Of all the courses that I took in my doctoral program, the one I dreaded the most was one called Quantitative Research Methods. That’s a fancy term for “statistics.” To give you an idea of where math and I left our relationship, my last class in the subject was during my freshman year in college. The course was entitled College Math, and it was designed for people who broke out in a rash at the mere mention of the word math.
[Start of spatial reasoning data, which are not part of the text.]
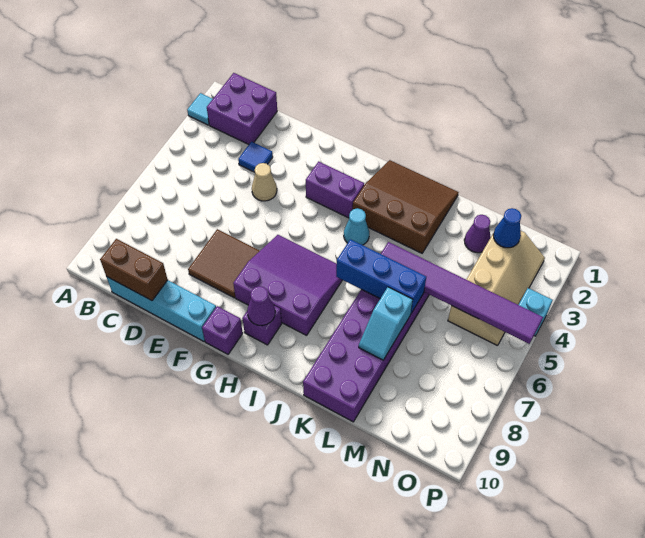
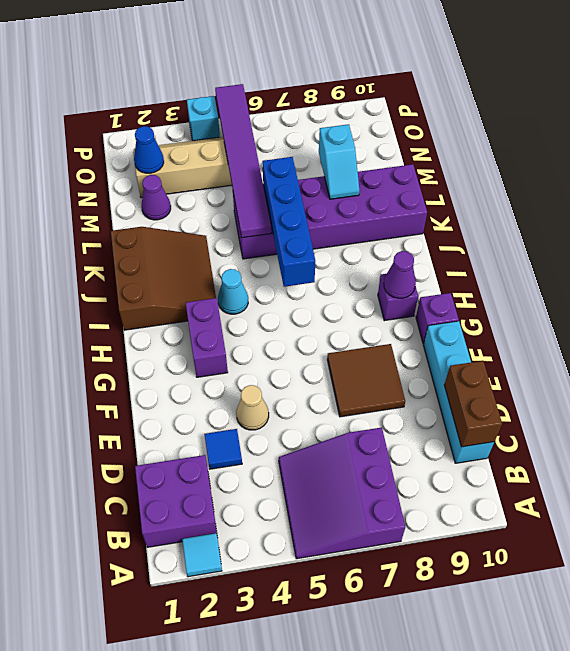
purple slope G6:I8 level 1 top 8 -> purple slope A5:C7 level 1 top 7
brown slope I1:K3 level 1 top 3 -> brown slope I1:K3 level 1 top 1
blue brick J6:L6 level 2 -> blue brick I6:L6 level 2
cyan slope L7:L8 level 2 top 7 -> cyan slope L8:M8 level 2 top M

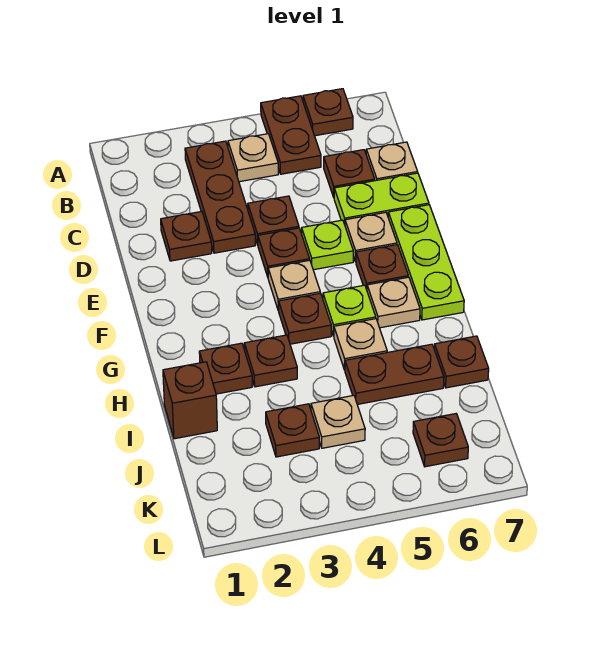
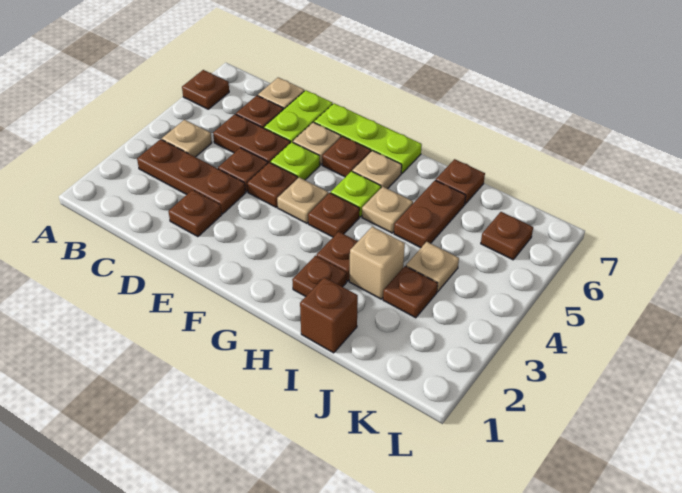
brown plate A5:B5 level 1 -> brown plate C5:D5 level 1
none -> tan brick I3 level 1

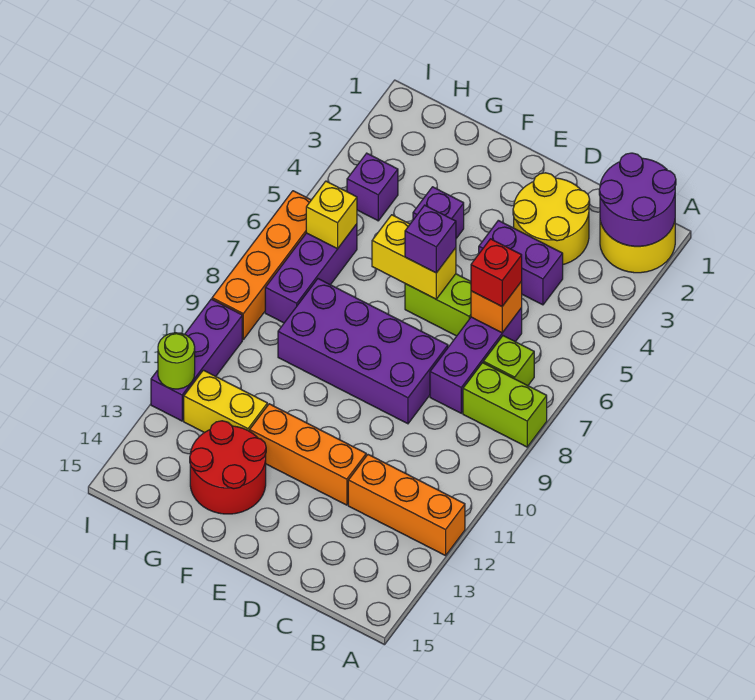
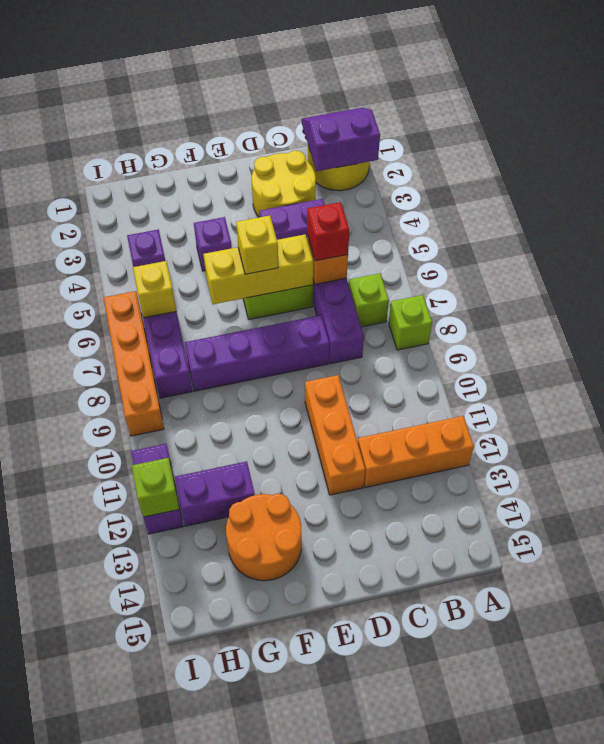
purple round brick A1:B2 level 2 -> purple slope A1:B2 level 2 top 2
lime brick A8:B8 level 1 -> lime brick A8 level 1
purple brick D8:G9 level 1 -> purple brick D8:G8 level 1
orange brick D12:F12 level 1 -> orange brick D10:D12 level 1
yellow brick E6:F6 level 2 -> yellow brick D6:F6 level 2
purple brick E6 level 3 -> yellow brick E6 level 3
red round brick F13:G14 level 1 -> orange round brick F13:G14 level 1
yellow brick G12:H12 level 1 -> purple brick G12:H12 level 1
purple brick I10:I12 level 1 -> purple brick I11:I12 level 1
lime round brick I12 level 2 -> lime brick I12 level 2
I went from the easiest remedial math class in the undergrad course to a PhD-level course in statistics. The best part was that it was as bad as I had made it out to be in my mind. Seriously, from the moment I cracked my textbooks, I was bamboozled by p-values and the sum of squares in the operation of a special software for statistical analysis of social science data that I used to check my often-misguided models. (Don’t try to figure that one out. I couldn’t either!) I felt like I was drowning! That class gave me the gift of my first anxiety attack. It was horrible.
How did I survive? A few ways. First, the class formed a support group on Facebook to compare notes and answer one another’s questions. Second, many of us went to YouTube to find additional lecture material from statistics professors who put their presentations online or who made short clips simplifying the concepts outlined in the textbooks. Finally, I went through my textbooks and rewrote them in words I could understand. It was a slow process, but paraphrasing the passages and using language that broke the concepts into bite-sized pieces helped to stick them in my mind.
After the final exam and a research paper, I felt relieved and terrified. To get anything less than a B meant academic probation and a loss of merit scholarships. When the final grades rolled out, I had an A! I was so grateful, and, in truth, I learned a lot and even enjoyed part of it. My professor congratulated me and said I was now equipped to do statistical research.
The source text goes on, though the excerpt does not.